To this end, in April 2012, the Risk Committee (chaired by the CEO and composed of Eni’s top management) and the Integrated Risk Management unit (reporting directly to the CEO) were formed. At the meeting of December 13, 2012, the CEO reported to the Board of Directors on the results of the integrated risk assessment cycle performed to identify and measure the primary business risks. In addition, after consulting with the Control and Risk Committee, the Board approved the “Integrated Risk Management Principles”, charging the CEO, as the director responsible for the internal control and risk management system, with the job of implementing the principles through specific internal rules, which were issued on December 18, 2012.
The project to rationalise the control and risk management system also led to the adoption, in March 2013, of a unified integrated risk management manual setting out the duties, the responsibilities and the procedures for coordinating the actions of the main actors involved. More specifically, the Board has sought to govern the coordination between the system actors in order to maximise its efficiency and reduce duplication, unifying the schedule for reporting to top management, thereby permitting the Board, with the support of the Control and Risk Committee, to assess the system with a complete vision of the situation.
An integral part of the Eni internal control system is the internal control system for financial reporting, the goal of which is to provide reasonable certainty as to the reliability of the financial reporting itself and as to the ability of the financial report preparation process to generate such information in accordance with generally accepted international accounting standards. Eni’s CEO and CFO are responsible for planning, establishing and maintaining the internal control system for financial reporting. The CFO also serves as the officer in charge of preparing financial reports (FRO), who must satisfy specific professional requirements set out in the Eni Bylaws.
The nomination for the position is proposed by the CEO in agreement with the Chairman. The CFO/FRO establishes the administrative and accounting procedures for preparing the periodic accounting documentation and any other financial disclosures, certifies along with the CEO the adequacy and effective application of these procedures, as well as the veracity of accounting documents and their compliance with applicable regulations. The CFO/FRO plays an important role in providing support to the unit responsible for the Company’s Integrated Risk Management process.

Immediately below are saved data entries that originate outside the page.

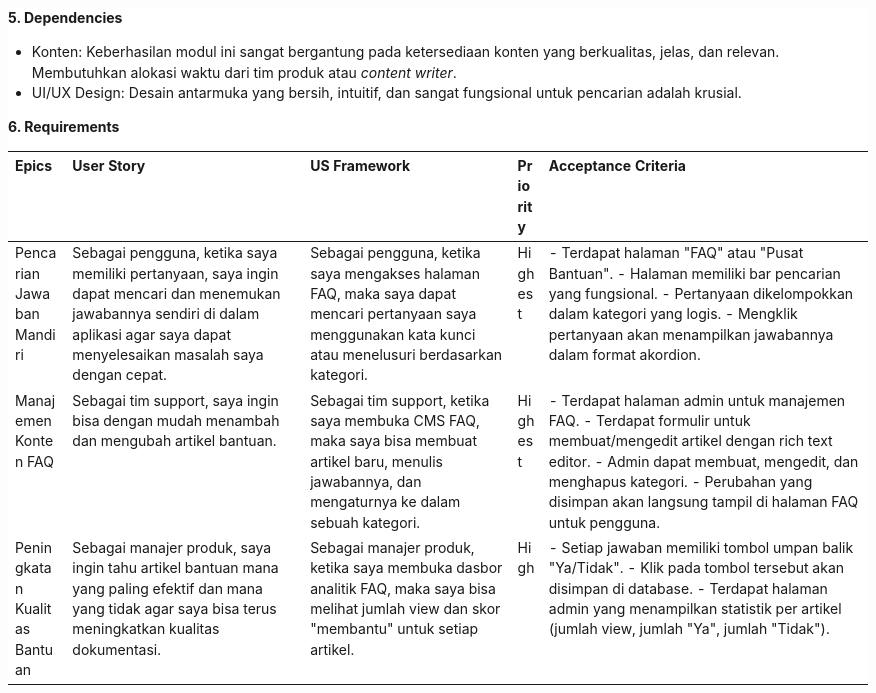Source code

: **5\. Dependencies**

* Konten: Keberhasilan modul ini sangat bergantung pada ketersediaan konten yang berkualitas, jelas, dan relevan. Membutuhkan alokasi waktu dari tim produk atau *content writer*.  
* UI/UX Design: Desain antarmuka yang bersih, intuitif, dan sangat fungsional untuk pencarian adalah krusial.

**6\. Requirements**

| Epics | User Story | US Framework | Priority | Acceptance Criteria |
| :---- | :---- | :---- | :---- | :---- |
| Pencarian Jawaban Mandiri | Sebagai pengguna, ketika saya memiliki pertanyaan, saya ingin dapat mencari dan menemukan jawabannya sendiri di dalam aplikasi agar saya dapat menyelesaikan masalah saya dengan cepat. | Sebagai pengguna, ketika saya mengakses halaman FAQ, maka saya dapat mencari pertanyaan saya menggunakan kata kunci atau menelusuri berdasarkan kategori. | Highest | \- Terdapat halaman "FAQ" atau "Pusat Bantuan". \- Halaman memiliki bar pencarian yang fungsional. \- Pertanyaan dikelompokkan dalam kategori yang logis. \- Mengklik pertanyaan akan menampilkan jawabannya dalam format akordion. |
| Manajemen Konten FAQ | Sebagai tim support, saya ingin bisa dengan mudah menambah dan mengubah artikel bantuan. | Sebagai tim support, ketika saya membuka CMS FAQ, maka saya bisa membuat artikel baru, menulis jawabannya, dan mengaturnya ke dalam sebuah kategori. | Highest | \- Terdapat halaman admin untuk manajemen FAQ. \- Terdapat formulir untuk membuat/mengedit artikel dengan rich text editor. \- Admin dapat membuat, mengedit, dan menghapus kategori. \- Perubahan yang disimpan akan langsung tampil di halaman FAQ untuk pengguna. |
| Peningkatan Kualitas Bantuan | Sebagai manajer produk, saya ingin tahu artikel bantuan mana yang paling efektif dan mana yang tidak agar saya bisa terus meningkatkan kualitas dokumentasi. | Sebagai manajer produk, ketika saya membuka dasbor analitik FAQ, maka saya bisa melihat jumlah view dan skor "membantu" untuk setiap artikel. | High | \- Setiap jawaban memiliki tombol umpan balik "Ya/Tidak". \- Klik pada tombol tersebut akan disimpan di database. \- Terdapat halaman admin yang menampilkan statistik per artikel (jumlah view, jumlah "Ya", jumlah "Tidak"). |

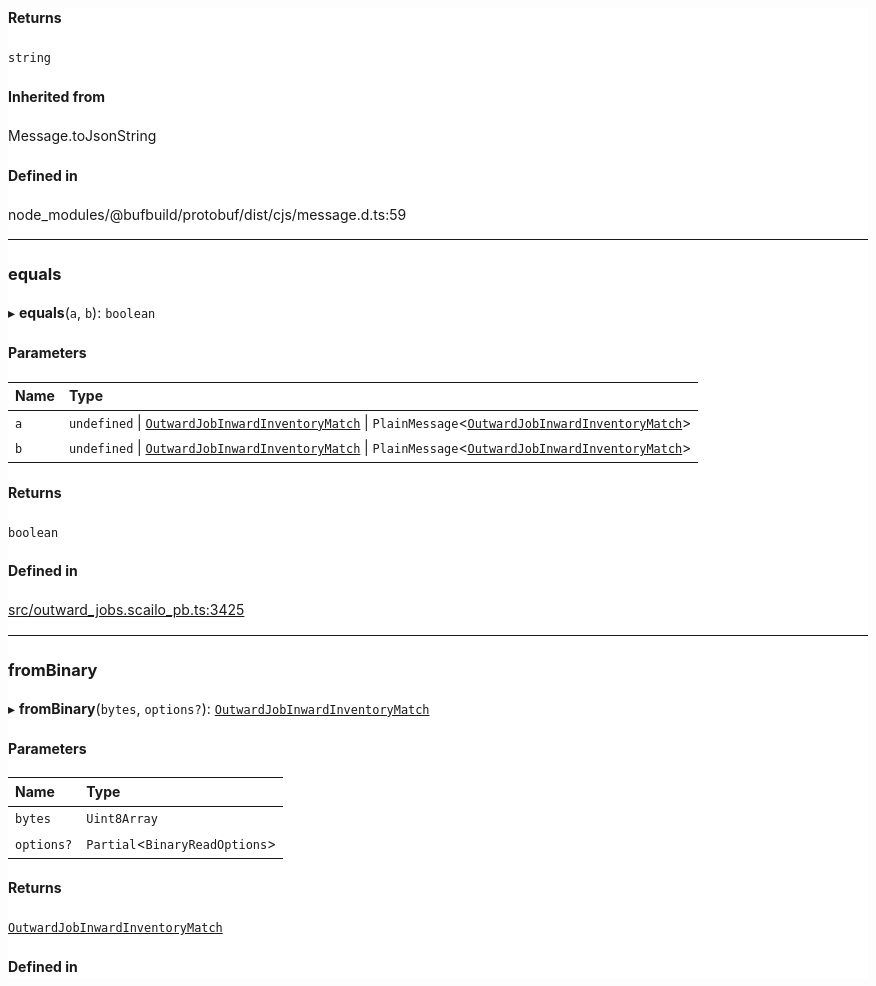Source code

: #### Returns

`string`

#### Inherited from

Message.toJsonString

#### Defined in

node_modules/@bufbuild/protobuf/dist/cjs/message.d.ts:59

___

### equals

▸ **equals**(`a`, `b`): `boolean`

#### Parameters

| Name | Type |
| :------ | :------ |
| `a` | `undefined` \| [`OutwardJobInwardInventoryMatch`](OutwardJobInwardInventoryMatch.md) \| `PlainMessage`\<[`OutwardJobInwardInventoryMatch`](OutwardJobInwardInventoryMatch.md)\> |
| `b` | `undefined` \| [`OutwardJobInwardInventoryMatch`](OutwardJobInwardInventoryMatch.md) \| `PlainMessage`\<[`OutwardJobInwardInventoryMatch`](OutwardJobInwardInventoryMatch.md)\> |

#### Returns

`boolean`

#### Defined in

[src/outward_jobs.scailo_pb.ts:3425](https://github.com/scailo/ts-sdk/blob/c10a36b57201dfa5903d4b53efa1e62aa6208936/src/outward_jobs.scailo_pb.ts#L3425)

___

### fromBinary

▸ **fromBinary**(`bytes`, `options?`): [`OutwardJobInwardInventoryMatch`](OutwardJobInwardInventoryMatch.md)

#### Parameters

| Name | Type |
| :------ | :------ |
| `bytes` | `Uint8Array` |
| `options?` | `Partial`\<`BinaryReadOptions`\> |

#### Returns

[`OutwardJobInwardInventoryMatch`](OutwardJobInwardInventoryMatch.md)

#### Defined in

Transparency and communication with the public
The foregoing reflects, albeit in brief, the most important management and control issues that characterise the governance system and rules. Eni also places great emphasis on open, transparent communication with its shareholders and all other stakeholders, underscoring its continuing commitment to ensuring that each and every shareholder can effectively exercise their rights. Eni is committed to making complete, timely, understandable, freely accessible information available to all. Information is a strategic business asset and as such must be managed so as to ensure that the interests of the Company, its shareholders and the market are protected. To this end, on October 29, 2012, the Eni Board of Directors, acting on the proposal of the CEO after consultation with the Control and Risk Committee, approved the new Market Abuse procedure, establishing the principles for the proper internal management and disclosure of corporate information, consolidating in one set of rules the three previous regulations on market abuse in order to rationalise Company rules for preventing market abuse and make them more effective.